Un long-métrage maudit, dérangé et poétique
Le casting a comme d’habitude une importance capitale chez Argento. Pour la première fois, il offre le premier rôle à sa fille Asia, qui délivre une prestation subtile, oscillant en permanence entre la fragilité et douceur malsaine. Elle interprète une jeune fille anorexique de 16 ans, problématique qu’elle connaissait bien puisque sa demi-sœur Anna Ceroli souffrait de cette maladie. A ses côtés, Christopher Rydell joue parfaitement le bellâtre peu charismatique mais déterminé (un personnage cher à Argento tout au long de sa filmographie), tandis que les légendes Frederic Forrest, Brad Dourif et Piper Laurie livrent des prestations inoubliables.
Malgré ses défauts, Trauma est un film d’une beauté toute Argentienne, le réalisateur racontant comme personne la maladie mentale, dont il cherche toujours l’origine et développe les tragiques conséquences. Les scènes de meurtre sont délicieusement gores et inventives, Argento n’ayant pas son pareil pour transmettre au spectateur un mélange d’attirance et de répulsion. Oui, on se met les mains devant les yeux mais on écarte suffisamment les doigts pour assister au massacre ! Quelques impulsions oniriques à mi-chemin entre le rêve et la réalité sont tout à fait mémorables, comme dans cette scène où la jeune protagoniste est droguée contre son gré par son inquiétant psychiatre. Enfin, il ne faut pas laisser de côté l’inoubliable séance de spiritisme menée par une Piper Laurie hallucinée.

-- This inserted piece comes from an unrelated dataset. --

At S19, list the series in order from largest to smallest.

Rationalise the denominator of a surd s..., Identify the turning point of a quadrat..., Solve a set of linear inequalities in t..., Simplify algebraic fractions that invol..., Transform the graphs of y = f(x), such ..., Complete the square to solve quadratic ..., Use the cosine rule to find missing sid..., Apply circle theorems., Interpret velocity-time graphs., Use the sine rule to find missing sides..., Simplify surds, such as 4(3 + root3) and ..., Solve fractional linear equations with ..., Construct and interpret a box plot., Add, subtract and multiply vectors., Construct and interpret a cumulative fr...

La maladie mentale, l’inconscient et le trauma : des sujets omniprésents dans l’œuvre du Maestro
Le traumatisme enfoui est souvent le point de départ de ses films, il en a fait sa spécialité. L’exemple le plus frappant est évidemment Profondo Rosso, dont Trauma a été maintes fois accusé d’être un pâle remake américanisé. Il ne faudrait surtout pas dévoiler la trame de Profondo Rosso à ceux qui ne l’ont pas encore découvert (quelle chance ils ont, ces bienheureux !). Dans les deux films, on retrouve une thématique primordiale chère au cinéaste, celle d’une image imprimée sur la rétine d’un personnage à son insu. Ainsi, Marcus (David Hemmings dans Profondo Rosso) passe une bonne partie du film avec l’idée lancinante qu’il a vu quelque chose d’inexplicable, une anomalie lancinante qu’il n’aurait pas dû voir, la clé de l’énigme qui est entre ses mains, une illusion d’optique enfouie dans son inconscient. On retrouve cette obsession dans Trauma, jusqu’au dénouement final, absolument terrifiant et délicieusement traumatisant, point d’orgue d’un film inégal mais qu’il serait fort dommage de négliger en cédant à l’idée répandue qu’il a marqué le début de la déliquescence de Dario Argento.
Trauma, de Dario Argento, sorti en 1993. Réédition par Extralucid Films en décembre 2022 (coffret 2 Blu-ray + livret), malheureusement épuisée.